The adult Viburnum Leaf Beetle feeds on foliage leaving irregular shaped holes, while the larvae stage feed much more heavily as they develop into larger versions before they pupate. They leave the leaf nearly skeletonized. The female beetle does additional damage by chewing into the current season's twig or branch growth to deposit the eggs, which will hatch in 2018. The egg laying activity, in a general way, will resemble the damage done by the female cicada. The adults are not winter hardy and will perish at our first killing frost of the fall. Reports are that heavy feeding and subsequent egg laying can cause plant death if left untreated in as little as 2 to 3 years.
The Viburnum Leaf Beetle favors those viburnums that have a smooth, shiny leaf. In our area, Viburnum dentatum (Arrowwood Viburnum and all of the cultivars associated with the species) seems to be the favorite viburnum of the beetle so far. Those viburnums that have "hairy" leaves do not seem to be attractive to the beetle. Other smooth-leaved viburnums common to our area include American and European Cranberry Bush. Next in line for the beetle is Viburnum lantana (Wayfaringtree viburnum), which also is frequently planted. Down the list further for being moderately susceptible is Viburnum lentago (Nannyberry viburnum).

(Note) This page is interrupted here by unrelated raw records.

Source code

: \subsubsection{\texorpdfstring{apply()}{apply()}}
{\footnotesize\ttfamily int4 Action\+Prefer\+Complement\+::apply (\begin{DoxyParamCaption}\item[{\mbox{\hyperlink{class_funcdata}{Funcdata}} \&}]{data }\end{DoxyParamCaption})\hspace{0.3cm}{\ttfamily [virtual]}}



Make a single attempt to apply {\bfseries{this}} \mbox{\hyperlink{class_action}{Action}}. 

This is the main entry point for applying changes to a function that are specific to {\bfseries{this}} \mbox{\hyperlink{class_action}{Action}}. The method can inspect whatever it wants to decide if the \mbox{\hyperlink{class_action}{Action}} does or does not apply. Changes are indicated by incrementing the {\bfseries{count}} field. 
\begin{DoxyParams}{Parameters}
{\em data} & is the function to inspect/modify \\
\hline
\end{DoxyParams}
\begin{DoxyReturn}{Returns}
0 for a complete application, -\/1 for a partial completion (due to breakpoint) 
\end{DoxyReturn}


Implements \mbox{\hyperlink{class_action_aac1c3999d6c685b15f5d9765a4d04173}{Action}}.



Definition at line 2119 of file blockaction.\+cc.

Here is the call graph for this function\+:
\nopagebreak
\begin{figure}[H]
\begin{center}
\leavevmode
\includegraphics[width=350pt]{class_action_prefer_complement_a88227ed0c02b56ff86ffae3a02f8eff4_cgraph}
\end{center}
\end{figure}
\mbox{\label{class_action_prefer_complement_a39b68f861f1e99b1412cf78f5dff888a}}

If the larvae went untreated, the best management practice is to look for and remove any twigs with evidence of the female egg laying activity. This will drop the population of hatching larvae down significantly in 2018. The next best practice would be to treat the newly emerging larvae as soon as possible. Like all insects, controlling them when they are young is much easier, plus less feeding damage will be done to the plants too! Controlling the larvae now, even if lots of feeding has been done, will lesson damage in 2018.